No circularity: derivation follows from explicit tight-binding construction on helical geometry

full rationale

The paper constructs a minimal three-orbital tight-binding Hamiltonian on a discrete helix using standard Slater-Koster overlaps in the local (p_r, p_φ, p_z) basis. Orbital textures are obtained by diagonalizing the resulting k-dependent 3x3 matrix whose elements are fixed by the helix bond vectors and frame rotations; parity under k → -k then forces the equilibrium average to vanish while allowing finite currents and linear responses. No parameter is fitted to the target textures inside the paper, no self-citation supplies a uniqueness theorem or ansatz, and the reported odd-in-k components emerge directly from the geometry without reduction to the input definitions. The derivation is therefore self-contained against the stated model assumptions.
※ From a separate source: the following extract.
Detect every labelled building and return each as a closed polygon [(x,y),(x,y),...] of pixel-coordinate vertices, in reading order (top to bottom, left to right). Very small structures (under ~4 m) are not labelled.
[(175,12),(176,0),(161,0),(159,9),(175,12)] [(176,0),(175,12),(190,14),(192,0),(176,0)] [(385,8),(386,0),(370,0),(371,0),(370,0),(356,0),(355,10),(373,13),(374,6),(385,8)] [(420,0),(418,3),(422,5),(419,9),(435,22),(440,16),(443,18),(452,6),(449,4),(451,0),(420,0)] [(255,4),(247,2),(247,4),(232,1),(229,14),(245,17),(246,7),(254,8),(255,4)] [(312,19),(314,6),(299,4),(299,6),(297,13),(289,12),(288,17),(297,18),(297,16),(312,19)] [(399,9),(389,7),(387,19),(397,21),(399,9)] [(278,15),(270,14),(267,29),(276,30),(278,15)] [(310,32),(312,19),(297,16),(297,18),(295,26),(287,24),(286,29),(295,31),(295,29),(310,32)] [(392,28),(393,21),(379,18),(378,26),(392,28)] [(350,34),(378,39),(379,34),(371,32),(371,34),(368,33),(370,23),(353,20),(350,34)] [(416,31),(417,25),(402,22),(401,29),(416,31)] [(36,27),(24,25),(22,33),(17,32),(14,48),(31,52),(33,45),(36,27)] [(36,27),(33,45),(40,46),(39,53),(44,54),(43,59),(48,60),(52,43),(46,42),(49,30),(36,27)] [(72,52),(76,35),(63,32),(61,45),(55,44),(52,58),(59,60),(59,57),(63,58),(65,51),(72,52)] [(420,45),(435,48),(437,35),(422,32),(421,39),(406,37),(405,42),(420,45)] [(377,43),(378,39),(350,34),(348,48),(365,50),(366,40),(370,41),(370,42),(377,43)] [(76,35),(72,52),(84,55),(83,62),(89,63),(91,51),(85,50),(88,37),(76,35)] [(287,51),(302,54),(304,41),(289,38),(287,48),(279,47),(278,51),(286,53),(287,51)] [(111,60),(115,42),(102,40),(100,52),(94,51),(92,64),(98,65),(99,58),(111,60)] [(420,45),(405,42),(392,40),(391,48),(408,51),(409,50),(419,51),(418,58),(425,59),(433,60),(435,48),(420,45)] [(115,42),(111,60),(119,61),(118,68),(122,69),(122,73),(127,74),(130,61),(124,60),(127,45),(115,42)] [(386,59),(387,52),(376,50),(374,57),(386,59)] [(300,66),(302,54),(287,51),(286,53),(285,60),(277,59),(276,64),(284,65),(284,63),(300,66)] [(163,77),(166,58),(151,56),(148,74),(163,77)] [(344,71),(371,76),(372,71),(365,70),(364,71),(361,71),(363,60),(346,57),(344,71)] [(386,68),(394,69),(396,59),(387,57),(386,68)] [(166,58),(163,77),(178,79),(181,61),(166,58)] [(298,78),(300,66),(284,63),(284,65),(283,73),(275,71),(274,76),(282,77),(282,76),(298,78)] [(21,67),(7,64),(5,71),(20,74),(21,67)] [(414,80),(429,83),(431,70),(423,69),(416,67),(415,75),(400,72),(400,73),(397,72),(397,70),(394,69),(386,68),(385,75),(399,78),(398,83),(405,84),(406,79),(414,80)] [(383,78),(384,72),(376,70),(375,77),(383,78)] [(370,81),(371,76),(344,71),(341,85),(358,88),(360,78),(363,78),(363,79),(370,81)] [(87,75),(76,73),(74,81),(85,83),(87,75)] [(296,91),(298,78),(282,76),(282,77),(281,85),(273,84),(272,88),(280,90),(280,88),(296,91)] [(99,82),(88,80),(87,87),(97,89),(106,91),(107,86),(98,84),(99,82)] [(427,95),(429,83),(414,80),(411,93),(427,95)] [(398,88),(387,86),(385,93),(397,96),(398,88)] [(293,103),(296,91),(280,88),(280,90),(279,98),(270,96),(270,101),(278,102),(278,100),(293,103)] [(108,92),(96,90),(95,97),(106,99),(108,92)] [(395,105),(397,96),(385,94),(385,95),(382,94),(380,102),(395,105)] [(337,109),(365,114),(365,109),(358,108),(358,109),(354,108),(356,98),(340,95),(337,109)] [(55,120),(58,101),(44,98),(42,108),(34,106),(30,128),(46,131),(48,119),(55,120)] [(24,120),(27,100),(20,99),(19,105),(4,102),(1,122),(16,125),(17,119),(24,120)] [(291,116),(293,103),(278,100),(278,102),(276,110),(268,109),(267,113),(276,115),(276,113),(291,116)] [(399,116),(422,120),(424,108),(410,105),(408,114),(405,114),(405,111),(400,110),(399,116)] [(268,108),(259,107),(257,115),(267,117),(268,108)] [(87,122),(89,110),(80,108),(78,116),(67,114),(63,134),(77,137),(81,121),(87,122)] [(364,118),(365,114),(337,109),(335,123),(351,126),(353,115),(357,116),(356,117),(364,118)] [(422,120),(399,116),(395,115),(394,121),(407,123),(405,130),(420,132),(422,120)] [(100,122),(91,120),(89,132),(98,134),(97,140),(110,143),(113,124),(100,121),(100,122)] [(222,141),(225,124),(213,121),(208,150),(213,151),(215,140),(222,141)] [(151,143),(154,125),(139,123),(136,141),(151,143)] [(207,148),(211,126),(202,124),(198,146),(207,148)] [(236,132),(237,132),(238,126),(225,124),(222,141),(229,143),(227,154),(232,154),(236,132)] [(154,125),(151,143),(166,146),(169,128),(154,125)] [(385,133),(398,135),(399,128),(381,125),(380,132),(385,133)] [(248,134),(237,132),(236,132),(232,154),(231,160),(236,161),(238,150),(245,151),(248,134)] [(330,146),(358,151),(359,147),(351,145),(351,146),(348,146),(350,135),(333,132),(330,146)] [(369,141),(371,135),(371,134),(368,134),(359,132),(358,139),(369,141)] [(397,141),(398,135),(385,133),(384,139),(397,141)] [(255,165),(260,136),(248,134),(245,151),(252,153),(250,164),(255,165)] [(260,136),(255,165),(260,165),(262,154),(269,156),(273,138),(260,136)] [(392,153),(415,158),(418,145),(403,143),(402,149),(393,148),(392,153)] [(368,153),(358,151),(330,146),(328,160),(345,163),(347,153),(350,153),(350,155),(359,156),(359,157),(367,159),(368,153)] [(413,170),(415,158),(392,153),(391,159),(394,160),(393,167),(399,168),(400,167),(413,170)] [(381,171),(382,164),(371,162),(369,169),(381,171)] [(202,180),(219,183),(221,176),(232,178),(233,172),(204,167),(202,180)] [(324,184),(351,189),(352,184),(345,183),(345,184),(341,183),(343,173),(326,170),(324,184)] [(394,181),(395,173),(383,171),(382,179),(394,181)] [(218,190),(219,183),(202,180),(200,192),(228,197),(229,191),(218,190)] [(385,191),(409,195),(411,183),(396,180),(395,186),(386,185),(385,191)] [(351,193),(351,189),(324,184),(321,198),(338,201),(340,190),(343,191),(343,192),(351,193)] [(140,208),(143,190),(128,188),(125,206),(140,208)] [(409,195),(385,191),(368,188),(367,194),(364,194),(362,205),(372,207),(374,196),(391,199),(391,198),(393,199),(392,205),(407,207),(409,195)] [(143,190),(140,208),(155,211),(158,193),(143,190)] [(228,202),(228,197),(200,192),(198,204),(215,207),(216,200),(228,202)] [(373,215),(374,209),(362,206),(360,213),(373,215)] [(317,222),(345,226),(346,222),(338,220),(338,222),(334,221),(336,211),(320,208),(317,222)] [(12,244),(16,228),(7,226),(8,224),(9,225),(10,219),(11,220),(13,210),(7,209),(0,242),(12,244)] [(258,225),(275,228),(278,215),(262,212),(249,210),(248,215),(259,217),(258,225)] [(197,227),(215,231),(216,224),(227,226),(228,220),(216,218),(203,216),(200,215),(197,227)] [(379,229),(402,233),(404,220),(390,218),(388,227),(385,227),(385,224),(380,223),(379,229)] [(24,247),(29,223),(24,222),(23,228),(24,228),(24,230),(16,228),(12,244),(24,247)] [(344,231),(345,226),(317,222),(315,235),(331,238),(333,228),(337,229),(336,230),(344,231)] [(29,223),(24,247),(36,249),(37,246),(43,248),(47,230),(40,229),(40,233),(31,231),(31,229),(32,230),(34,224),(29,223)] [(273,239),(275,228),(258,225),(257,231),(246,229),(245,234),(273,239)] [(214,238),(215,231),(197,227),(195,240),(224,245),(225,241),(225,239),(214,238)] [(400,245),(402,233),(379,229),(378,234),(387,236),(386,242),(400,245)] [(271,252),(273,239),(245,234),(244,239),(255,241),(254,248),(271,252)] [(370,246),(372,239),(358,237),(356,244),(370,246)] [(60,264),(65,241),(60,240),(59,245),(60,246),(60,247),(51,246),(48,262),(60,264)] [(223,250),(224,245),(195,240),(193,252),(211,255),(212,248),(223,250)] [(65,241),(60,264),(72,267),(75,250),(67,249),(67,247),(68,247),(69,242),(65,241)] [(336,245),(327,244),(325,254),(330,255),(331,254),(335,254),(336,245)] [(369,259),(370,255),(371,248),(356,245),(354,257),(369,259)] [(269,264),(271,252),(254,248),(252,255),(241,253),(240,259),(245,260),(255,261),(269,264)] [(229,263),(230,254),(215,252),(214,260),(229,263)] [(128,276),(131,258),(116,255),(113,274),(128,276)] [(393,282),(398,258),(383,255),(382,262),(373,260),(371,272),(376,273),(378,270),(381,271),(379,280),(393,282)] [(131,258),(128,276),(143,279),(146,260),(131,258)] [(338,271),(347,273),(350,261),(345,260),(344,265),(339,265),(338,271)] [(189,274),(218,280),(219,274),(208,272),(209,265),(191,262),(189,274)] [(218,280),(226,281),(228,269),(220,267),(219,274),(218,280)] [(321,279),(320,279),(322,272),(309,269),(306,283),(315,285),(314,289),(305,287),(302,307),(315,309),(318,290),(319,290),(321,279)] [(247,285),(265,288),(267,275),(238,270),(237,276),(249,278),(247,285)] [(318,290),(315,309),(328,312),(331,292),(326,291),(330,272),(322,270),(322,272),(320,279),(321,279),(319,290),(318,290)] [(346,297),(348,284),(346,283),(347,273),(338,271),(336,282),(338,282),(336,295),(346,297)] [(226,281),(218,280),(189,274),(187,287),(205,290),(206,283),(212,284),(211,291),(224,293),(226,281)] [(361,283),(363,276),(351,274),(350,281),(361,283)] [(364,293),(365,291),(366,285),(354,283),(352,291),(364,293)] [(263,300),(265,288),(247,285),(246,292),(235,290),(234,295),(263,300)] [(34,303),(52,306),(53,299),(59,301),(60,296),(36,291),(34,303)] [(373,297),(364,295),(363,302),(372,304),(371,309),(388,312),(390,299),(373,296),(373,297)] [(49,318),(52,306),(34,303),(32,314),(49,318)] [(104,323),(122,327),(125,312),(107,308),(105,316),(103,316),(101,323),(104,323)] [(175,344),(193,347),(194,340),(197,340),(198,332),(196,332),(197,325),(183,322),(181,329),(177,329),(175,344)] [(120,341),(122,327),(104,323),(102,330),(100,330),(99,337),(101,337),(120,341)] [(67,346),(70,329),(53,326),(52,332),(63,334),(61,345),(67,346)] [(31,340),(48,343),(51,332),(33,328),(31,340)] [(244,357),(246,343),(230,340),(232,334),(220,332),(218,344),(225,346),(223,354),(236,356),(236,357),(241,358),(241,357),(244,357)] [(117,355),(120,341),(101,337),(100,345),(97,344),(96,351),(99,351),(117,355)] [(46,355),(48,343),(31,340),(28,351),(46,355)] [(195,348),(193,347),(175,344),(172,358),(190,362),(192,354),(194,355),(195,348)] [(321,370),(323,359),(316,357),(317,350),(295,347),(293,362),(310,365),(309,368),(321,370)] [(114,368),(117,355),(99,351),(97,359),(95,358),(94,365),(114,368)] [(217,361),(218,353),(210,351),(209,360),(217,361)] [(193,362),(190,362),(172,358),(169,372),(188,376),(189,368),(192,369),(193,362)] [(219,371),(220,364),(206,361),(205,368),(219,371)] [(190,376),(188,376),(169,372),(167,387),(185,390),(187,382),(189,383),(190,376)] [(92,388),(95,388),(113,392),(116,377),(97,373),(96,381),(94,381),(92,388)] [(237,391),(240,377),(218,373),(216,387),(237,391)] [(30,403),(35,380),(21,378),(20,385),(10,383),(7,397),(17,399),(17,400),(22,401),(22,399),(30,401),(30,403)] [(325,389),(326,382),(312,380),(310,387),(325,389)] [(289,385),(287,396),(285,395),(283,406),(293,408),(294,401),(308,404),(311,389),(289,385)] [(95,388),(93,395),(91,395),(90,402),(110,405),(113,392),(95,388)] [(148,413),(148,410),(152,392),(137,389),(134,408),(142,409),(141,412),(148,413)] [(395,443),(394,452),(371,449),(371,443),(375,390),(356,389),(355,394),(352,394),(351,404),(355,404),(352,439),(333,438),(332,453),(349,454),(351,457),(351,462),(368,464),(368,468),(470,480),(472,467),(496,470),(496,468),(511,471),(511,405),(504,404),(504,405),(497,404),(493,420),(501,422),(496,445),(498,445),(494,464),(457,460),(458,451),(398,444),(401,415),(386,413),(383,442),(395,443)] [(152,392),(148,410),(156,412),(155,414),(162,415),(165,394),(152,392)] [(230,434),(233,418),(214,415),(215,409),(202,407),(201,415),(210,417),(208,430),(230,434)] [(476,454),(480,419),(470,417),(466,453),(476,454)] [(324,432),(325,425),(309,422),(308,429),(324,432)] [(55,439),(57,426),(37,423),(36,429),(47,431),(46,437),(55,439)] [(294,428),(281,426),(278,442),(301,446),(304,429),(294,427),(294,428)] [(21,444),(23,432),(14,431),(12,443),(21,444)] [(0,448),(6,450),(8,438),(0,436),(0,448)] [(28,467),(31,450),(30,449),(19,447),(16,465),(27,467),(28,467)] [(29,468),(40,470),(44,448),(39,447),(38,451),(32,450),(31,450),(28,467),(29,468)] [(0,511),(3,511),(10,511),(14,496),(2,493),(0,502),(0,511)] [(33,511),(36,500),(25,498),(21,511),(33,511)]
Axiom & Free-Parameter Ledger

1 free parameters · 2 axioms · 0 invented entities

The model relies on standard tight-binding assumptions and Slater-Koster rules for orbital overlaps; no new particles or forces are introduced. The three-orbital basis and single-helix geometry are modeling choices whose validity is not independently verified in the abstract.

free parameters (1)
  • Slater-Koster hopping integrals
    Standard orbital overlap parameters that set the strength of hybridization between p_r, p_φ, and p_z orbitals; their specific numerical values are not given in the abstract but control the magnitude of the textures.
axioms (2)
  • domain assumption The single discrete helix with three local p-orbitals and nearest-neighbor Slater-Koster hybridization captures the essential orbital mixing induced by chirality.
    Invoked throughout the abstract as the minimal model sufficient to generate the reported textures and responses.
  • standard math Parity and symmetry arguments in the single-helix geometry cause the equilibrium average orbital texture and the longitudinal orbital-current conductivity to vanish.
    Used to conclude that persistent-like currents may still exist and that the projected conductivity vanishes in linear response.